• [Text extract]:
----
Chris Harris
March 27, 2018 01:20 PM

Dynasty actress Catherine Oxenberg is applauding the arrest of the co-founder of the controversial self-improvement group Nxivm, which one former follower has labeled a “cult” and which counts Oxenberg’s eldest daughter as a member.

Federal criminal charges have been filed in New York City against Keith Raniere, who was arrested this week in Mexico on several sex trafficking and forced labor counts, PEOPLE confirms.

Raniere, 57, is in custody in Texas following his arrest and will make an initial appearance in U.S. District Court in Fort Worth, Texas, on Tuesday afternoon.

He has not pleaded to the charges he faces and it was unclear Tuesday if he has retained an attorney who could comment on his behalf. New York prosecutors plan to have him extradited.

Nxivm soon issued a statement in support of Raniere, writing in part: “We are currently working with the authorities to demonstrate his innocence and true character.”

Formed in 2003, Nxivm is based out of Colonie, New York, and has been the subject of scrutiny from both law enforcement and journalists as it came under fire from Oxenberg, whose estranged daughter, India, joined the group in 2011.

Oxenberg, 56, first opened up to PEOPLE last year about how she believed India had been “brainwashed” by Nxivm.
----
• [Requirements]:
A. Answer each question from the article about the Nxivm arrest, one answer a line.
(i) In which country was Keith Raniere arrested?
(ii) In what year was Nxivm formed?
(iii) In what year did Oxenberg's daughter India join the group?
B. Carry on the article about the Nxivm arrest, starting after its final sentence.
The entries that come next have no connection to the article about the Nxivm arrest.
----
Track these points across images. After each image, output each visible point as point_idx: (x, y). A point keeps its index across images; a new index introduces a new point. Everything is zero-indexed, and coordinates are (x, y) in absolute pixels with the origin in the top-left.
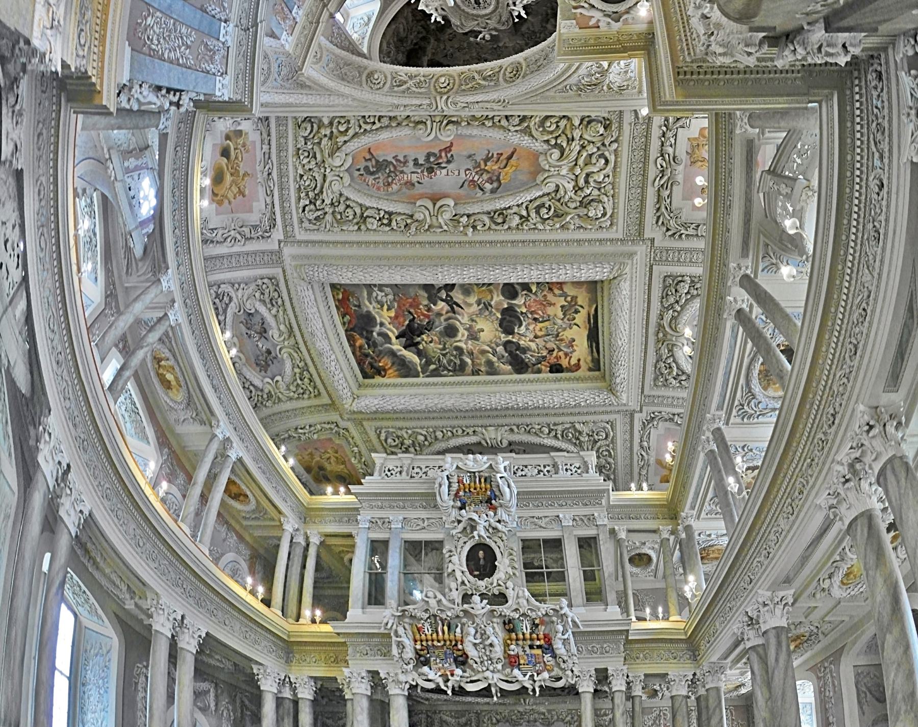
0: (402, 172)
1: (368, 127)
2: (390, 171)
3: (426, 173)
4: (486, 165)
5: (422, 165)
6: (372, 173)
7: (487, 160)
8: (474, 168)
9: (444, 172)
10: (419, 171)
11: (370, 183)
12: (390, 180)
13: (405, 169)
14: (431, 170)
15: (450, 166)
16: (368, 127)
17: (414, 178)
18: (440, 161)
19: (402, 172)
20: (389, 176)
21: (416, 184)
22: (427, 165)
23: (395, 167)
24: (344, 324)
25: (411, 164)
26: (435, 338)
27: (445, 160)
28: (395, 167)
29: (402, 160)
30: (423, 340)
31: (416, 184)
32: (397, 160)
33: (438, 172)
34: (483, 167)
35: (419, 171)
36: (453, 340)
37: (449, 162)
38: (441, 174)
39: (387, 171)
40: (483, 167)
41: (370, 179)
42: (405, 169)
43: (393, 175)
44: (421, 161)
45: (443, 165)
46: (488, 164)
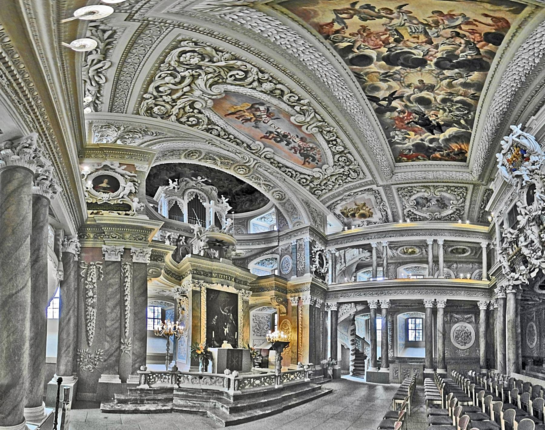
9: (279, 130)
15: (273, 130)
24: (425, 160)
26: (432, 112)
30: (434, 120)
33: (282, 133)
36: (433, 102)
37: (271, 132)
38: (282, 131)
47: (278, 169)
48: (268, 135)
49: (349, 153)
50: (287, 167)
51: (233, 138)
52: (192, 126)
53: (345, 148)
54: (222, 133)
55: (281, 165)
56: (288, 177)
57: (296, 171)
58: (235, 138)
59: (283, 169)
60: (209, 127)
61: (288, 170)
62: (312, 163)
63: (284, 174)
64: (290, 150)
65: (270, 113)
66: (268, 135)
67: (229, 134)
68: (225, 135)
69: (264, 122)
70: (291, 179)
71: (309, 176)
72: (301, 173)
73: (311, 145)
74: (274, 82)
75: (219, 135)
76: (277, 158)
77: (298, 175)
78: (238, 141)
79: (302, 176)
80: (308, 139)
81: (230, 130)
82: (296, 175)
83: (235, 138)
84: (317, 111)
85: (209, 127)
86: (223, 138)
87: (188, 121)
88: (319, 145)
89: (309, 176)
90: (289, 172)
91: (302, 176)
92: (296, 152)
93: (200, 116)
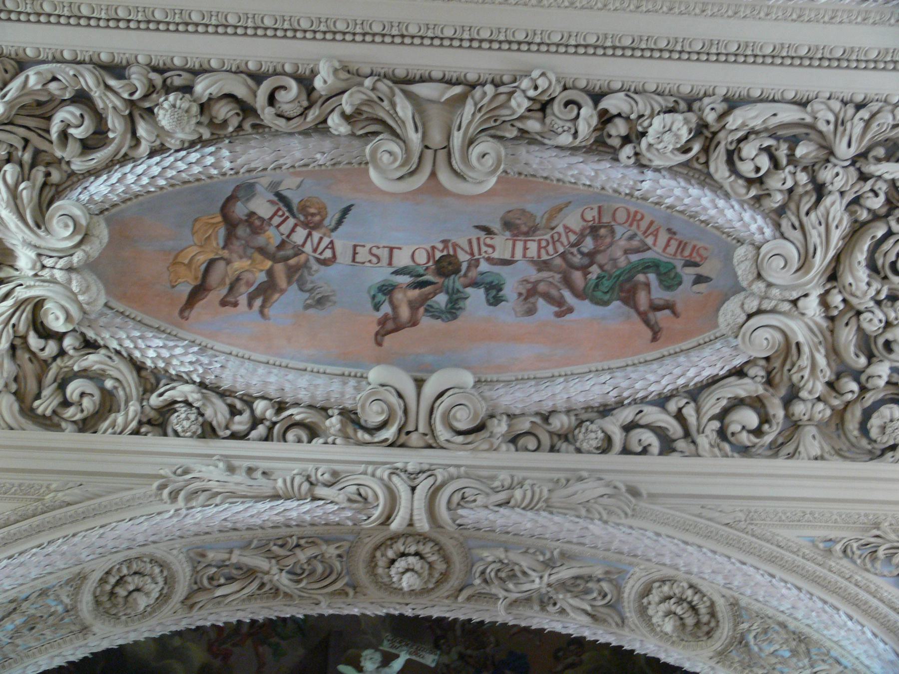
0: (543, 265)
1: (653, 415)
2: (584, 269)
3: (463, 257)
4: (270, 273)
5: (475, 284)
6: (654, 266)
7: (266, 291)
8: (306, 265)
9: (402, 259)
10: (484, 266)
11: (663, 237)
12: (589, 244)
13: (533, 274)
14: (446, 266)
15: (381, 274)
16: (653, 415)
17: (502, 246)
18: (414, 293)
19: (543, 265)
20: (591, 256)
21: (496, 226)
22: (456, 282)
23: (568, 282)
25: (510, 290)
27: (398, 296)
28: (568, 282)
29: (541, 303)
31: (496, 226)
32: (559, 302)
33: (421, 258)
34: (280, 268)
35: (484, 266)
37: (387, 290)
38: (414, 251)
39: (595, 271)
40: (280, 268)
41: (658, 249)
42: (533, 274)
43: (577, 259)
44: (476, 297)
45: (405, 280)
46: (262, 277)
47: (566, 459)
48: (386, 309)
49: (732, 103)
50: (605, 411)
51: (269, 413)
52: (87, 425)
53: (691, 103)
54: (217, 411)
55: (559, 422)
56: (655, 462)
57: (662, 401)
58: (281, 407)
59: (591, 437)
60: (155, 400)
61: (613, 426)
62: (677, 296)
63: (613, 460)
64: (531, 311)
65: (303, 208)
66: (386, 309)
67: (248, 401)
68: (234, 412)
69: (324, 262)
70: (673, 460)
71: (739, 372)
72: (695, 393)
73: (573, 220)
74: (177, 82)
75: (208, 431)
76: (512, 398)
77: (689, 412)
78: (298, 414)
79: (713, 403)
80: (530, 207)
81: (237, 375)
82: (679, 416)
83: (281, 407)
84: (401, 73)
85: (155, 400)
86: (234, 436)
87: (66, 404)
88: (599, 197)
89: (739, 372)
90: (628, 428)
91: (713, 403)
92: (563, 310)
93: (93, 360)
----
• [Answer list]:
A.
(i) Mexico
(ii) 2003
(iii) 2011

B.
In the fall, India posted on Facebook that she was “absolutely fine, great actually [and] I would never put myself or the people I love into any danger.”

Catherine Oxenberg (left) with daughter India in an undated photo
Wenn/Alamy
Keith Raniere

For the past two decades, an estimated 16,000 people have paid as much as $3,400 for an executive coaching workshop offered by Nxivm, which promises to take participants on a journey of personal discovery and development, according to previous PEOPLE reports.

The criminal complaint against Raniere — known as “Vanguard” to his followers — alleges that he encouraged the formation of a secretive subgroup within Nxivm called “Dominus Obsequious Sororium,” (DOS) in which women were coerced into serving as sex slaves to their male masters.

The complaint, which was obtained by PEOPLE, outlines how authorities believe the women were forced to turn over “collateral” — identified as potentially-damaging personal information or materials, such as nude photographs, with which they were later blackmailed.

The complaint further claims the women were branded with Raniere’s initials, as he “alone forms the top of the pyramid as the highest master.”

A cauterizing pen was used to make the permanent marks near each person’s pubic region, according to accusations in the complaint.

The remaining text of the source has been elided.